Des pierres merveilleuses

À la fin du Moyen Âge, alors que la statuaire antique devenait un modèle pour les promoteurs de la Renaissance italienne, les restes des civilisations moins connues, comme les menhirs ou les dolmens, étaient l’objet de légendes populaires. On racontait que la Pierre Levée de Poitiers avait été construite par sainte Radegonde ou que, comme l’affirme Rabelais, le géant Pantagruel l’avait arrachée à la falaise pour dresser le banquet des étudiants ; et on disait que celle de Silly-en-Gouffern portait les empreintes de doigts des fées.

Des œuvres d’art

À partir du XVIIIe siècle, les idoles antiques prirent un nouvel intérêt pour les Philosophes des Lumières. En tant qu’objet de culte, elles continuaient d’être méprisées comme traces de superstitions, mais en tant qu’ouvrages humains, elles acquéraient le statut d’œuvres d’art et de reliques de civilisations brillantes disparues. L’Encyclopédie de Diderot et d’Alembert témoigne, dans plusieurs articles, de ce nouveau regard porté sur ces effigies de dieux, fruit d’une réflexion anthropologique naissante et des débuts de l’histoire de l’art : on séparait art et croyances religieuses.

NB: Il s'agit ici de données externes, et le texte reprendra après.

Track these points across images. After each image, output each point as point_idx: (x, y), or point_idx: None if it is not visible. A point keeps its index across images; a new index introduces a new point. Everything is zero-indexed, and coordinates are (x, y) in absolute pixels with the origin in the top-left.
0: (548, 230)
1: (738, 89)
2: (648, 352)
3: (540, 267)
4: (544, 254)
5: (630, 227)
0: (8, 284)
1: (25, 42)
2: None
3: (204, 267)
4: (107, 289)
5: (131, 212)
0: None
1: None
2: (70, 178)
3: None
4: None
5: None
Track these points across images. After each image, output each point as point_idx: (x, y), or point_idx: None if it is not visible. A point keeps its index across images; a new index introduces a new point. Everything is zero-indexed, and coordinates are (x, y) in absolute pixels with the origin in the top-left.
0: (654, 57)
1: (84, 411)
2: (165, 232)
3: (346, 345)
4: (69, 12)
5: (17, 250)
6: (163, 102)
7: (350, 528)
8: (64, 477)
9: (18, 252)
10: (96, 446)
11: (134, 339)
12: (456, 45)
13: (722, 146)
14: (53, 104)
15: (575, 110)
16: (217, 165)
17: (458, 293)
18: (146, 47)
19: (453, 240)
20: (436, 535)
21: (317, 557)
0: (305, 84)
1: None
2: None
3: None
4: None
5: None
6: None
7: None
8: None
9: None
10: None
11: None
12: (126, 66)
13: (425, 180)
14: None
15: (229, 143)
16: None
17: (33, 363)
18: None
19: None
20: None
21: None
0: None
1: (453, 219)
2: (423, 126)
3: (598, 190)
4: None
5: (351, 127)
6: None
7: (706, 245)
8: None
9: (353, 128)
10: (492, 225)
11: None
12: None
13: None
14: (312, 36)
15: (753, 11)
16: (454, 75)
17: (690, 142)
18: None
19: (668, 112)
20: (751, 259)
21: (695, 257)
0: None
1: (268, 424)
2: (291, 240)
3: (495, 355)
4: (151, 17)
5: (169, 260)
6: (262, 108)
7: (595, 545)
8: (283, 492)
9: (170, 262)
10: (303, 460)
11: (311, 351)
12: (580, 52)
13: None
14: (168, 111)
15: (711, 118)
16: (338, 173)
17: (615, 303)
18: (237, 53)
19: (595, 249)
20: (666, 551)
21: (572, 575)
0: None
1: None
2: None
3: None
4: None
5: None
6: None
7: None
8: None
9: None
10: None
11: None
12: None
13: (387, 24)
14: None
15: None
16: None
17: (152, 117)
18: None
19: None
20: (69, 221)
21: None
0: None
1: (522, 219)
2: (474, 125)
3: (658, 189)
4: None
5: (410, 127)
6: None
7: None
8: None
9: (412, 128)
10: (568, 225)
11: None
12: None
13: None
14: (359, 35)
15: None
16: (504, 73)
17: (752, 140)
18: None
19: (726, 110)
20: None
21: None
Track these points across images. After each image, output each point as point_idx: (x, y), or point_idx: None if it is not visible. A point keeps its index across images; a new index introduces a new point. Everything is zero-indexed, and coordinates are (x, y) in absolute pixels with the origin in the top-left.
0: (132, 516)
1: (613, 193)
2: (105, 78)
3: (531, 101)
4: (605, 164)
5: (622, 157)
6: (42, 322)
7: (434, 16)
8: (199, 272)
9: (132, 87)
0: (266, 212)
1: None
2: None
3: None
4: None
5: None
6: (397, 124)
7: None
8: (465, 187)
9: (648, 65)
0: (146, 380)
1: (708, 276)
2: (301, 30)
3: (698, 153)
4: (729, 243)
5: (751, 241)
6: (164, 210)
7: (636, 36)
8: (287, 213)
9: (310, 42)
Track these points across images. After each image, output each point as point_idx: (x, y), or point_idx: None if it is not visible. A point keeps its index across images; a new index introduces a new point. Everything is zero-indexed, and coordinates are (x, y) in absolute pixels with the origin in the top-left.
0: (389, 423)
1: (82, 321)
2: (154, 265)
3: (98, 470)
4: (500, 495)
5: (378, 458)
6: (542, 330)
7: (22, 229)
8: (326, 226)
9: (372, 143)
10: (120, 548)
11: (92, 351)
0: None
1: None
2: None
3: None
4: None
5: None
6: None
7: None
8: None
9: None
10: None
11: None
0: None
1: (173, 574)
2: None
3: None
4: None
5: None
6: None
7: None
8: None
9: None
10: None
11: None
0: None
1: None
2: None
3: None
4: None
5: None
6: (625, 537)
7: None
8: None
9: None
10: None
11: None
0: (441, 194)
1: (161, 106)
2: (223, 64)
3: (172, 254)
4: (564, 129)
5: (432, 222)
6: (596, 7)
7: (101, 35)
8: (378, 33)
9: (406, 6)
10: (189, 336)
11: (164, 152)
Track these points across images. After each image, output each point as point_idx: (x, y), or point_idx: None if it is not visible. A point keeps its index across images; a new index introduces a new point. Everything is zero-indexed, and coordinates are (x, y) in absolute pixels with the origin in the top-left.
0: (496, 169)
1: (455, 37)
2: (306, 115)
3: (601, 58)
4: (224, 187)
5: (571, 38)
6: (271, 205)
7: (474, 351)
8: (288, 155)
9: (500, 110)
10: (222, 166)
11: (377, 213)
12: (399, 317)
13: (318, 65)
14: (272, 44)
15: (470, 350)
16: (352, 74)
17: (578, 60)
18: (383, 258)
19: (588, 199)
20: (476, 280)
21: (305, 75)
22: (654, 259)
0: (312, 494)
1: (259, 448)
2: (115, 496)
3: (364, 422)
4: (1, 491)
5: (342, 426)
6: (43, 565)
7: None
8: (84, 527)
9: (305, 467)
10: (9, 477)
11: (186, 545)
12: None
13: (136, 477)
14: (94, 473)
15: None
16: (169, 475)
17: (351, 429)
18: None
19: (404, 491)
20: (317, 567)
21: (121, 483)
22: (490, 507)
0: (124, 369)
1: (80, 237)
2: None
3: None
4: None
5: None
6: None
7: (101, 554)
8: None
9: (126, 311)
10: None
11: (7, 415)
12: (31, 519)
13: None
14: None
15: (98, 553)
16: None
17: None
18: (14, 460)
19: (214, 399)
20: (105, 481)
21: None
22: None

Des représentations énigmatiques

C’est le XIXe siècle qui rhabilla ces idoles d’une robe surnaturelle : le développement de l’archéologie fit apparaître des œuvres énigmatiques propices au développement d’histoires mystérieuses. La découverte en 1848 d’une statue de pierre zoomorphe dans le village de Noves sembla corroborer la légende locale de la Tarasque. Dans sa nouvelle La Vénus d’Ille publiée en 1837, Prosper Mérimée traduit cette fascination en faisant le récit d’événements troublants et tragiques entourant la découverte d’une représentation féminine antique dans le sud de la France. Ce récit fantastique entretient le doute sur la réalité des phénomènes et, en même temps, enveloppe l’idole d’une atmosphère d’étrangeté.